— ABOUT THIS TASK —
Transcribe the text of every record below line by line, with each line matching its source. Leave the pictures out of your answer.

— DATASET EXCERPTS —
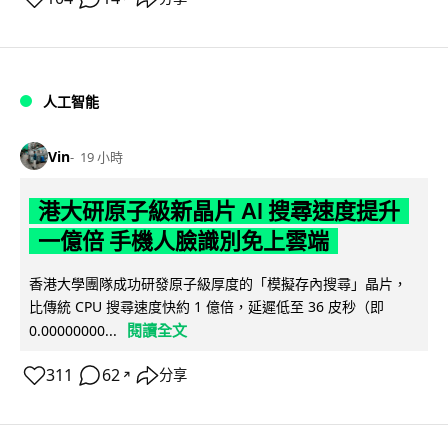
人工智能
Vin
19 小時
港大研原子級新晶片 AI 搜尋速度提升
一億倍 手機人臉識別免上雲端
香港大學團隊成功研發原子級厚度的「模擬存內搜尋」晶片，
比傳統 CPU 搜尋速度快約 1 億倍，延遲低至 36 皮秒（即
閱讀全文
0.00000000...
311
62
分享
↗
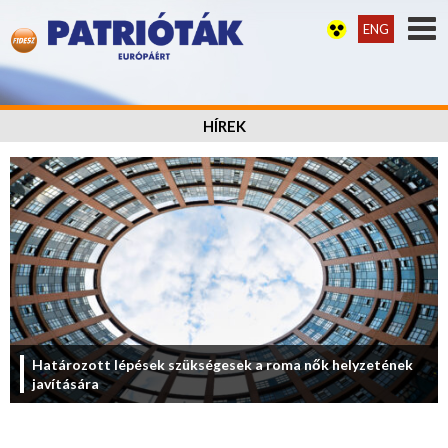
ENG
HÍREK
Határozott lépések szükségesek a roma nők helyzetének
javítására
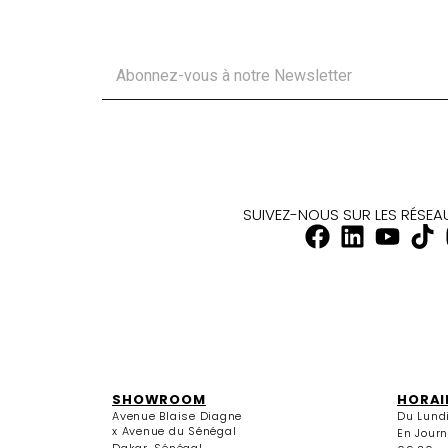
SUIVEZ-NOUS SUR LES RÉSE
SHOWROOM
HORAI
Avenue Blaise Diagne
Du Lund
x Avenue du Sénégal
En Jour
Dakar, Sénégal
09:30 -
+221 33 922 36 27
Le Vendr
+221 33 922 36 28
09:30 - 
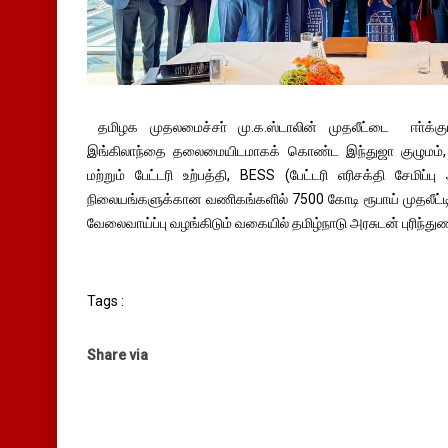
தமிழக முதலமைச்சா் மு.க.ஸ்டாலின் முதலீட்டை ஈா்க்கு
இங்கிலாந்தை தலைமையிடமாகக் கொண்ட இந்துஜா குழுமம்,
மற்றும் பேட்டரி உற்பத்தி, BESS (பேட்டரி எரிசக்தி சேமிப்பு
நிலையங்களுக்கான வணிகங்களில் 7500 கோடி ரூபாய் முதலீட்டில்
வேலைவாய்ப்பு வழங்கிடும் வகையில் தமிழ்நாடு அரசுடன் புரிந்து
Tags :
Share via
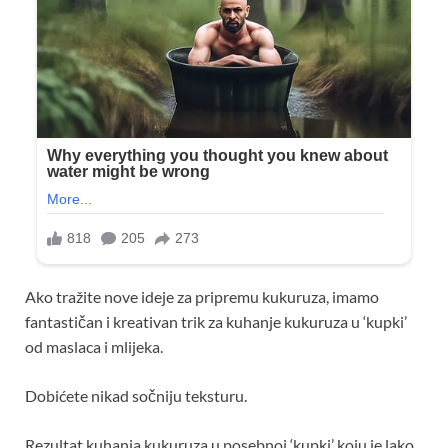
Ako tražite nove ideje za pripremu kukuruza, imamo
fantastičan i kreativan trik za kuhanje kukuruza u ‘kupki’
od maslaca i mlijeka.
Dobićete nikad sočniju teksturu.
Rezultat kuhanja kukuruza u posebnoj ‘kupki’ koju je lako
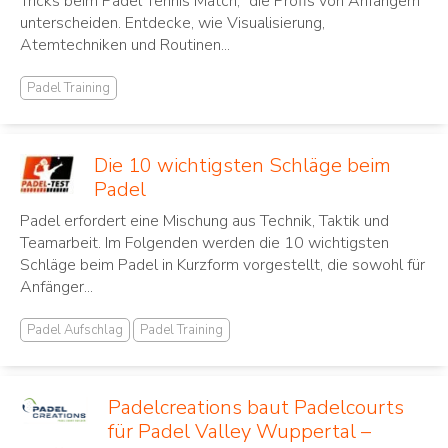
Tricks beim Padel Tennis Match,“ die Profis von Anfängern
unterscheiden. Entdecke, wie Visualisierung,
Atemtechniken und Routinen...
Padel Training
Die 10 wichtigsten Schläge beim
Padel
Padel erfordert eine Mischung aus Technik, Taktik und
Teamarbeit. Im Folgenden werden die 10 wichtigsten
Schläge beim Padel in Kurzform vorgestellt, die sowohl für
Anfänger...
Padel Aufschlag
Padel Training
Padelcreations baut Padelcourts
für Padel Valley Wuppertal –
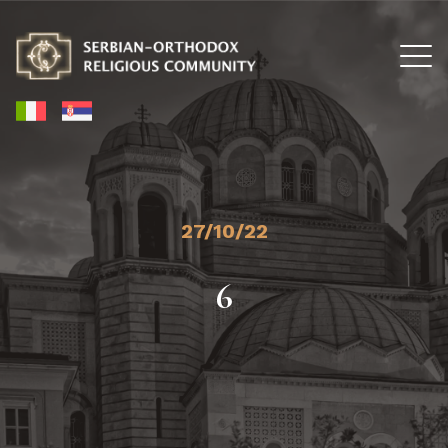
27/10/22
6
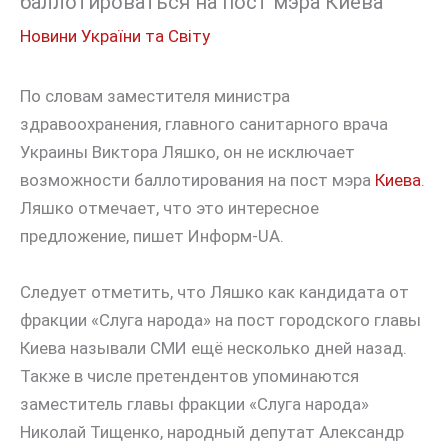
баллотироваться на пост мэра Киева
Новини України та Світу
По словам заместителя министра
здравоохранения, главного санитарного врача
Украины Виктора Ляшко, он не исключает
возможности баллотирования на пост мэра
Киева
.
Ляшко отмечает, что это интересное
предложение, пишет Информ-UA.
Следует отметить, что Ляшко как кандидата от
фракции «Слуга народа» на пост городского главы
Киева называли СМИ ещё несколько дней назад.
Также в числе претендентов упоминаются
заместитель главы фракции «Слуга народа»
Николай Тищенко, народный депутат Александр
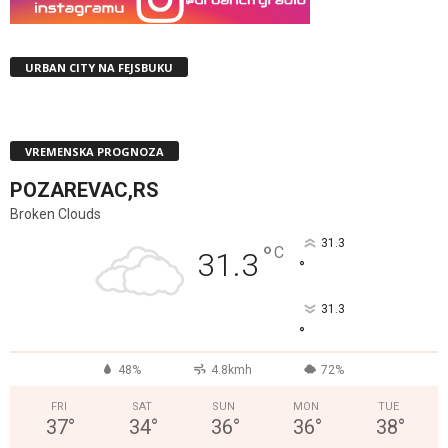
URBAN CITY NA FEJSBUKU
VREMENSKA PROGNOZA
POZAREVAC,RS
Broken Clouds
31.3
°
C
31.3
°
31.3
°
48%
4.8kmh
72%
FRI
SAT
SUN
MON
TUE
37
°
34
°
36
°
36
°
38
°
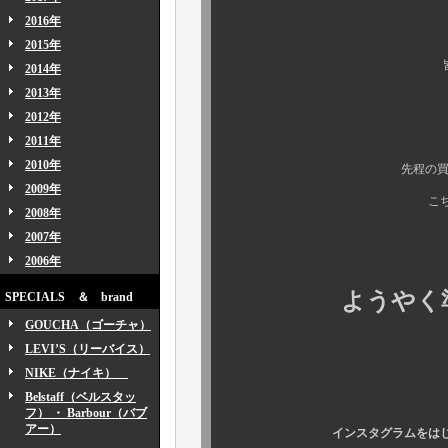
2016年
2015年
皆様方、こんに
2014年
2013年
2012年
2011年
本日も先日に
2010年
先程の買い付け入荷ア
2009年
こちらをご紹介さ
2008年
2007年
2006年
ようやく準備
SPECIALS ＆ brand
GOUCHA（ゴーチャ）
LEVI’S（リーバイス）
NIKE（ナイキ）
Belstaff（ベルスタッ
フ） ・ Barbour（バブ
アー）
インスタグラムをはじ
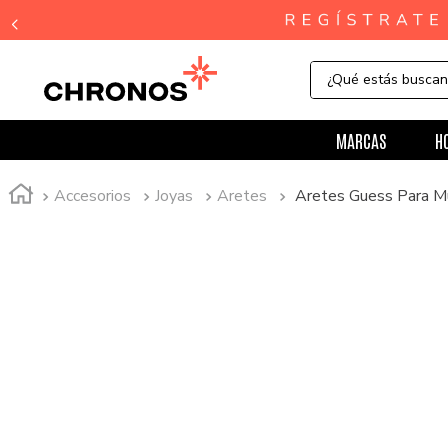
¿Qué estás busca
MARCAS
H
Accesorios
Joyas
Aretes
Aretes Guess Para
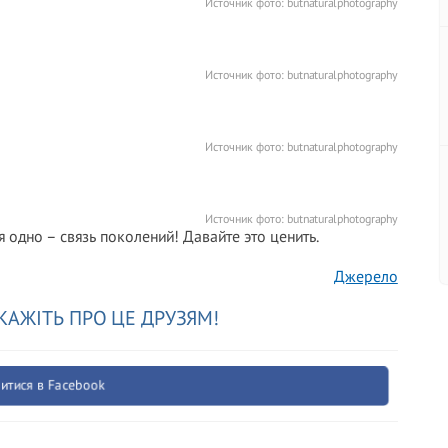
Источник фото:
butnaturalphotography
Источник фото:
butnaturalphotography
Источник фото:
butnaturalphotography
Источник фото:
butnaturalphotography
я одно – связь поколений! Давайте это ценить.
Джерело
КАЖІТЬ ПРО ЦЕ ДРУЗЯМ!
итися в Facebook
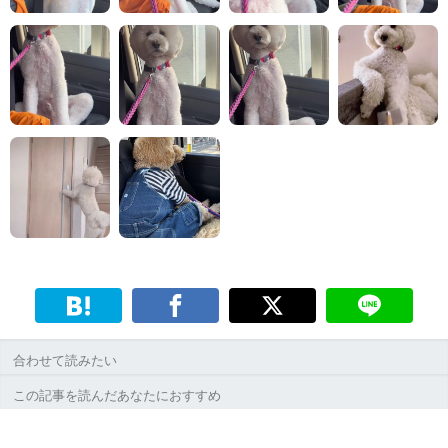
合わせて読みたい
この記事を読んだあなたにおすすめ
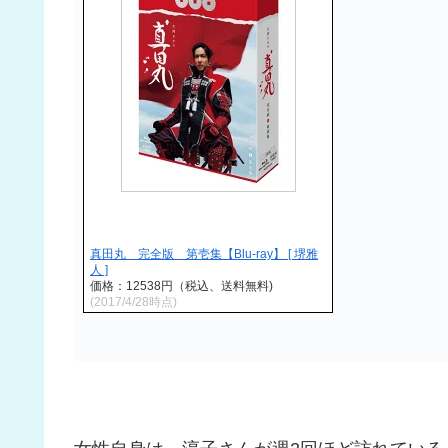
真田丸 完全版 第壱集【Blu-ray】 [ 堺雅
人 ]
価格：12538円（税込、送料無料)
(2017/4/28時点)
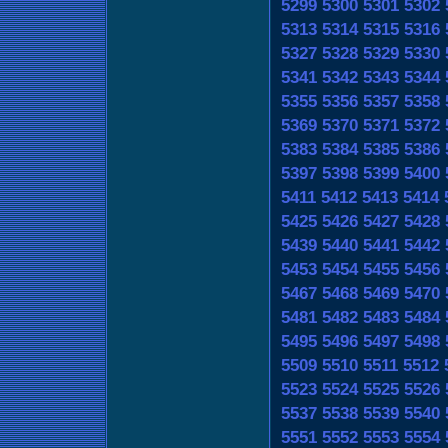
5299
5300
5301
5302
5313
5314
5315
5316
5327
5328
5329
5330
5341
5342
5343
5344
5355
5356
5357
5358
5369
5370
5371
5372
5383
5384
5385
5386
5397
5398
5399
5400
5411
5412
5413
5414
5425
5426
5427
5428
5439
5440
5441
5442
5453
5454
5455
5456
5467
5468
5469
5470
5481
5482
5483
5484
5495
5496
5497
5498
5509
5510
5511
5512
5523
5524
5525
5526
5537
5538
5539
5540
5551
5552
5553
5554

— RESULT OF THIS EXERCISE —
人工智能
Vin
19 小時
港大研原子級新晶片 AI 搜尋速度提升
一億倍 手機人臉識別免上雲端
香港大學團隊成功研發原子級厚度的「模擬存內搜尋」晶片，
比傳統 CPU 搜尋速度快約 1 億倍，延遲低至 36 皮秒（即
閱讀全文
0.00000000...
311
62
分享
↗
ENG
HÍREK
Határozott lépések szükségesek a roma nők helyzetének
javítására
SUIVEZ-NOUS SUR LES RÉSE
SHOWROOM
HORAI
Avenue Blaise Diagne
Du Lund
x Avenue du Sénégal
En Jour
Dakar, Sénégal
09:30 -
+221 33 922 36 27
Le Vendr
+221 33 922 36 28
09:30 - 
தமிழக முதலமைச்சா் மு.க.ஸ்டாலின் முதலீட்டை ஈா்க்கு
இங்கிலாந்தை தலைமையிடமாகக் கொண்ட இந்துஜா குழுமம்,
மற்றும் பேட்டரி உற்பத்தி, BESS (பேட்டரி எரிசக்தி சேமிப்பு
நிலையங்களுக்கான வணிகங்களில் 7500 கோடி ரூபாய் முதலீட்டில்
வேலைவாய்ப்பு வழங்கிடும் வகையில் தமிழ்நாடு அரசுடன் புரிந்து
Tags :
Share via
Ako tražite nove ideje za pripremu kukuruza, imamo
fantastičan i kreativan trik za kuhanje kukuruza u ‘kupki’
od maslaca i mlijeka.
Dobićete nikad sočniju teksturu.
Rezultat kuhanja kukuruza u posebnoj ‘kupki’ koju je lako
Tricks beim Padel Tennis Match,“ die Profis von Anfängern
unterscheiden. Entdecke, wie Visualisierung,
Atemtechniken und Routinen...
Padel Training
Die 10 wichtigsten Schläge beim
Padel
Padel erfordert eine Mischung aus Technik, Taktik und
Teamarbeit. Im Folgenden werden die 10 wichtigsten
Schläge beim Padel in Kurzform vorgestellt, die sowohl für
Anfänger...
Padel Aufschlag
Padel Training
Padelcreations baut Padelcourts
für Padel Valley Wuppertal –
27/10/22
6
баллотироваться на пост мэра Киева
Новини України та Світу
По словам заместителя министра
здравоохранения, главного санитарного врача
Украины Виктора Ляшко, он не исключает
возможности баллотирования на пост мэра
Киева
.
Ляшко отмечает, что это интересное
предложение, пишет Информ-UA.
Следует отметить, что Ляшко как кандидата от
фракции «Слуга народа» на пост городского главы
Киева называли СМИ ещё несколько дней назад.
Также в числе претендентов упоминаются
заместитель главы фракции «Слуга народа»
Николай Тищенко, народный депутат Александр
URBAN CITY NA FEJSBUKU
VREMENSKA PROGNOZA
POZAREVAC,RS
Broken Clouds
31.3
°
C
31.3
°
31.3
°
48%
4.8kmh
72%
FRI
SAT
SUN
MON
TUE
37
°
34
°
36
°
36
°
38
°
2016年
2015年
皆様方、こんに
2014年
2013年
2012年
2011年
本日も先日に
2010年
先程の買い付け入荷ア
2009年
こちらをご紹介さ
2008年
2007年
2006年
ようやく準備
SPECIALS ＆ brand
GOUCHA（ゴーチャ）
LEVI’S（リーバイス）
NIKE（ナイキ）
Belstaff（ベルスタッ
フ） ・ Barbour（バブ
アー）
インスタグラムをはじ
¿Qué estás busca
MARCAS
H
Accesorios
Joyas
Aretes
Aretes Guess Para
Источник фото:
butnaturalphotography
Источник фото:
butnaturalphotography
Источник фото:
butnaturalphotography
Источник фото:
butnaturalphotography
я одно – связь поколений! Давайте это ценить.
Джерело
КАЖІТЬ ПРО ЦЕ ДРУЗЯМ!
итися в Facebook
合わせて読みたい
この記事を読んだあなたにおすすめ
真田丸 完全版 第壱集【Blu-ray】 [ 堺雅
人 ]
価格：12538円（税込、送料無料)
(2017/4/28時点)
5299
5300
5301
5302
5313
5314
5315
5316
5327
5328
5329
5330
5341
5342
5343
5344
5355
5356
5357
5358
5369
5370
5371
5372
5383
5384
5385
5386
5397
5398
5399
5400
5411
5412
5413
5414
5425
5426
5427
5428
5439
5440
5441
5442
5453
5454
5455
5456
5467
5468
5469
5470
5481
5482
5483
5484
5495
5496
5497
5498
5509
5510
5511
5512
5523
5524
5525
5526
5537
5538
5539
5540
5551
5552
5553
5554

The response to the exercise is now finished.